🤖 AI Summary
This paper investigates the descriptive complexity of neural networks with arbitrary topologies and piecewise-polynomial activation functions under floating-point real-number semantics, focusing on logical characterization of their infinite-step dynamical behavior.
Method: We establish a polynomial-time, bidirectionally tight translation between neural networks and recursive Boolean rule logic, integrating Boolean network modeling, diamond-free modal substitution calculus, recursive Boolean circuits, and floating-point semantic modeling.

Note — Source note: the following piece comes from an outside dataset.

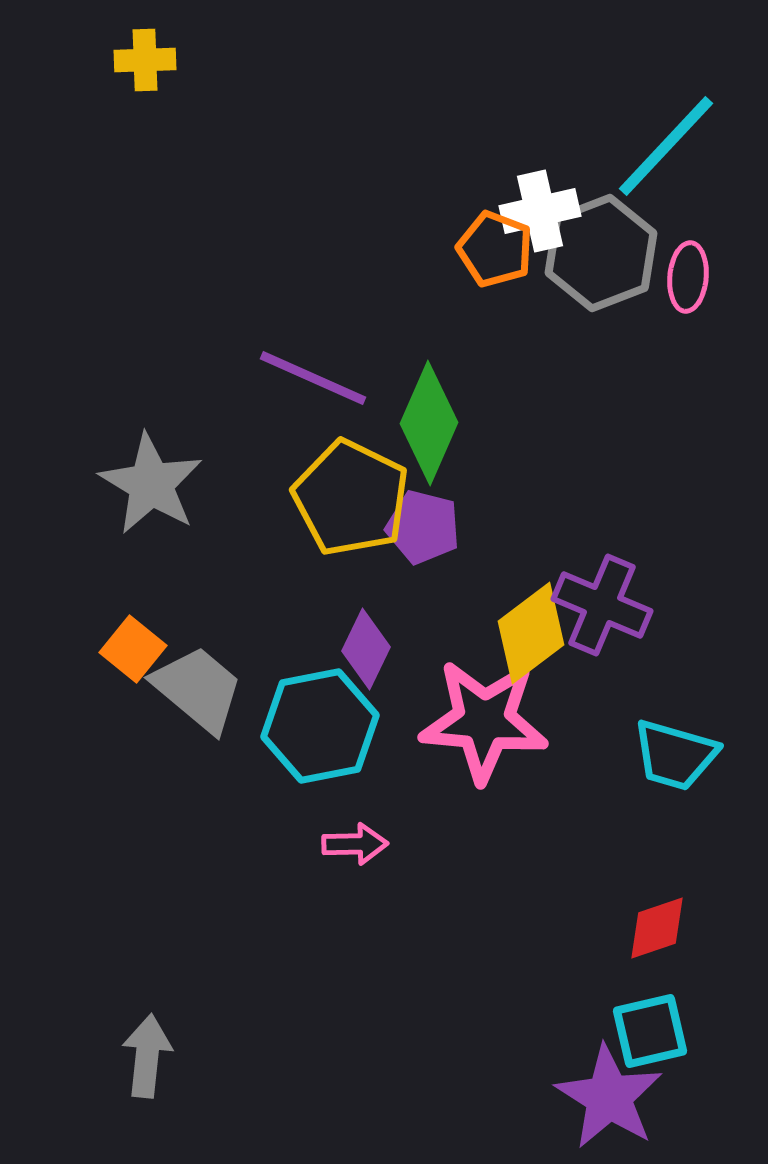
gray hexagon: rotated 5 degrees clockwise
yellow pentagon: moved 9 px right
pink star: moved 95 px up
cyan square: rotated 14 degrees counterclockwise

Contributions/Results: Our translation unifies equivalence modeling for general topologies and diverse piecewise-polynomial activations—including linear ones—for the first time. Network size and corresponding Boolean formula size are polynomially related, with forward translation exhibiting only linear blowup. This yields a natural logical representation for feedforward networks and provides theoretical guarantees for activation function substitutability. Furthermore, we precisely characterize temporal delay complexity: polylogarithmic (parallel) and linear (sequential) dynamics are logically distinguishable. The framework thus bridges continuous neural dynamics with discrete logical reasoning under realistic floating-point computation.
📝 Abstract
We investigate the descriptive complexity of a class of neural networks with unrestricted topologies and piecewise polynomial activation functions. We consider the general scenario where the networks run for an unlimited number of rounds and floating-point numbers are used to simulate reals. We characterize these neural networks with a recursive rule-based logic for Boolean networks. In particular, we show that the sizes of the neural networks and the corresponding Boolean rule formulae are polynomially related. In fact, in the direction from Boolean rules to neural networks, the blow-up is only linear. Our translations result in a time delay, which is the number of rounds that it takes for an object's translation to simulate a single round of the object. In the translation from neural networks to Boolean rules, the time delay of the resulting formula is polylogarithmic in the neural network size. In the converse translation, the time delay of the neural network is linear in the formula size. As a corollary, by restricting our logic, we obtain a similar characterization for classical feedforward neural networks. We also obtain translations between the rule-based logic for Boolean networks, the diamond-free fragment of modal substitution calculus and a class of recursive Boolean circuits where the number of input and output gates match. Ultimately, our translations offer a method of translating a given neural network into an equivalent neural network with different activation functions, including linear activation functions!